▸ **EXERCISE BRIEF**
The line containing "- List NFTs for sale at your desired price" marks the end: restate word for word every line from the first line of the entries below through that one.

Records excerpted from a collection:
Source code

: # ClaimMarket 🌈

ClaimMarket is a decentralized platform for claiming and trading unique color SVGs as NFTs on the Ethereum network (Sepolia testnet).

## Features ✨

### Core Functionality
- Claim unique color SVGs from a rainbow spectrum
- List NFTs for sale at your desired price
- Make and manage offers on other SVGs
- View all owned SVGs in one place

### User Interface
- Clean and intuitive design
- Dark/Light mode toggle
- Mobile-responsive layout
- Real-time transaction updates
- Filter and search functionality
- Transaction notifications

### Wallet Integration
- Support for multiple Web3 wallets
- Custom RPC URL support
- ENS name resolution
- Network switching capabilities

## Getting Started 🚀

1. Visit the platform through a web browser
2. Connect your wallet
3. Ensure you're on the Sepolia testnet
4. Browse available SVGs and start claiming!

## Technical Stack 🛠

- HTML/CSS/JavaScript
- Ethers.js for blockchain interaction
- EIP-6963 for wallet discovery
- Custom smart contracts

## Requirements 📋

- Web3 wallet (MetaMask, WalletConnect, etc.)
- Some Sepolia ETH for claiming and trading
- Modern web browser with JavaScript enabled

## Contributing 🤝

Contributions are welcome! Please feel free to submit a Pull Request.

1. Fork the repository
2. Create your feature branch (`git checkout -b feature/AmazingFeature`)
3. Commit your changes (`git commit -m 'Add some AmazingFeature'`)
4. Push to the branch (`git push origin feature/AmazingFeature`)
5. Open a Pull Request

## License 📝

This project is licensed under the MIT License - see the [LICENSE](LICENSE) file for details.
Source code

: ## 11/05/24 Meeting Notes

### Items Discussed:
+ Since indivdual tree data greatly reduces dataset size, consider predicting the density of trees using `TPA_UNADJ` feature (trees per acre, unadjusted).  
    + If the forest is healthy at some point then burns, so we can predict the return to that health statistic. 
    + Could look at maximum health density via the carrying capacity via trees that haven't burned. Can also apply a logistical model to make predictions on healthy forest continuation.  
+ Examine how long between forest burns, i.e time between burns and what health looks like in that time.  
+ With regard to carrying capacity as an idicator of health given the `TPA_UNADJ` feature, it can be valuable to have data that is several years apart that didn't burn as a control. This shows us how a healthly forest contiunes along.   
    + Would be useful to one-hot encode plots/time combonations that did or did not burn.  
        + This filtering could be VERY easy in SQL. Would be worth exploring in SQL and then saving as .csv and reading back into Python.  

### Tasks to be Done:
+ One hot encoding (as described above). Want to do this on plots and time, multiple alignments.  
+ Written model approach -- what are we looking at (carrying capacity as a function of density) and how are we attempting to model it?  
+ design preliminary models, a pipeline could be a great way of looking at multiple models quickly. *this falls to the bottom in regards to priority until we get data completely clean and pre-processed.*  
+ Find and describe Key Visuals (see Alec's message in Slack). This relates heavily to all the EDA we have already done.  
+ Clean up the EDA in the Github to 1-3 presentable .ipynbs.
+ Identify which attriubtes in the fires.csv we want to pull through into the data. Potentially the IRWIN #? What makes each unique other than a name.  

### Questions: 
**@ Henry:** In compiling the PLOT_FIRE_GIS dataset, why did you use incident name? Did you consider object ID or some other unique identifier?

▸ **RESPONSE AREA**
Source code

: # ClaimMarket 🌈

ClaimMarket is a decentralized platform for claiming and trading unique color SVGs as NFTs on the Ethereum network (Sepolia testnet).

## Features ✨

### Core Functionality
- Claim unique color SVGs from a rainbow spectrum
- List NFTs for sale at your desired price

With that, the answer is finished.